Instruction Set Architecture for Processing-in-Memory DNN Accelerators
The presented paper introduces a novel instruction set architecture (ISA) designed explicitly for processing-in-memory (PIM) deep neural network (DNN) accelerators. This ISA aims to facilitate DNN inference on PIM architectures by leveraging the strengths of several device technologies, including resistive random-access memory (RRAM), flash, ferroelectric field-effect transistor (FeFET), and static random-access memory (SRAM). The focus is on trained and stationary weights throughout the inference phase. The target neural networks include convolutional neural networks (CNNs) and multi-layer perceptrons (MLPs).
Architectural Framework
The architecture abstracted in the paper comprises multiple interconnected cores sharing a global memory. The specific details of the core, memory, and interconnection implementation are left flexible to accommodate various hardware configurations. Each core operates independently, executing unique instructions via three main execution units: a scalar unit for register operations, a PIM matrix unit for matrix-vector multiplications, and a vector unit for executing other neural network operations such as ReLU and pooling. Key components like the PIM matrix unit might work within the analog domain, while maintaining a digital domain interface. This setup facilitates a versatile design adaptable to diverse hardware instantiations.
DNN Mapping
The mapping strategy for DNN inference is systematically described, focusing on optimizing layer assignments to cores and exploiting matrix-vector multiplications for computation efficiency. The implementation is agnostic to the configuration of arrays into logical entities composed of sub-arrays to support necessary operations. The logical orientation ensures a uniform approach to operations without considering the lower-level physical array details, thus maintaining an abstraction layer that aids both hardware efficiency and software usability.
ISA Design Principles
The ISA is meticulously crafted with considerations of DNN operational needs and hardware functionalities. Key principles of this ISA include:
- High-level abstraction of DNN operators, focusing on primary matrix and vector operations.
- Support for configurable bit-widths allowing for precision adjustments across layers.

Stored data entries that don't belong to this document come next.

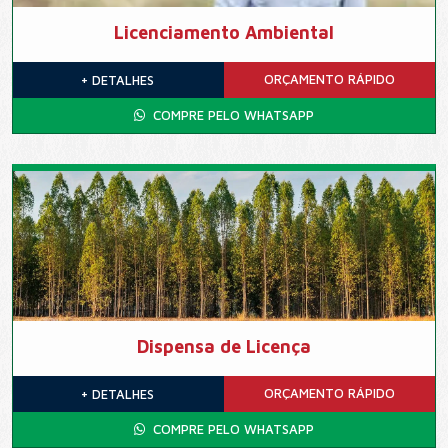
Licenciamento Ambiental
ORÇAMENTO
RÁPIDO
+ DETALHES
COMPRE PELO WHATSAPP
Dispensa de Licença
ORÇAMENTO
RÁPIDO
+ DETALHES
COMPRE PELO WHATSAPP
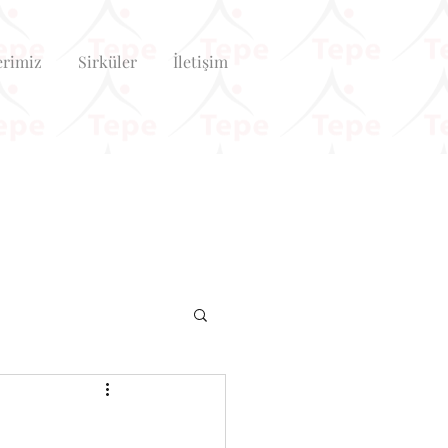
erimiz
Sirküler
İletişim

- Utilization of direct flow operations with firmly demarcated data and control paths.
- Ensuring the ISA is standalone, lacking dependencies on traditional CPU ISAs, and tailored specifically for DNN inference rather than training.
Instruction Definition and Summary
The paper provides a detailed enumeration of instructions with explicit operational semantics for DNN accelerators. The ISA specifies scalar, matrix, vector, and communication instructions, defined with fixed lengths of 32-bit or 64-bit operations. Scalar instructions involve integer operations and data loading from memory addresses; matrix/vector operations facilitate essential DNN computations like matrix-vector multiplications, element-wise operations, and activation functions such as ReLU and sigmoid. The paper emphasizes immediate values to simplify the logic and precludes branching by advocating for unrolled loops.
Communication and synchronization are also addressed within the instruction set, providing mechanisms for efficient data exchange between cores and memory moves within local memories, thus enhancing concurrency and coherence in PIM architectures.
Implications and Future Directions
The implementation of this ISA in the open-source DNN compiler PIMCOMP-NN and the simulator PIMSIM-NN signifies a step towards making PIM-based DNN acceleration feasible and accessible. The transparent nature of the ISA with respect to both applications and hardware allows for seamless adaptation and integration within heterogeneous computational environments. The abstraction level aids not only in unifying toolchains for DNN accelerator design but also promises facilitation in optimizing hardware-software synergies.
The broader implications of this work suggest potential enhancements in PIM technologies by advancing efficient mappings of DNN operations at reduced power consumption and latency levels. Future research could explore expanding this architecture for DNN training, leveraging this ISA's conceptual frameworks, and further investigating compatibility across varied PIM device technologies. The emerging interest in adaptive bit-width adjustments further fuels potential advancements in accuracy and energy efficiency in DNN applications.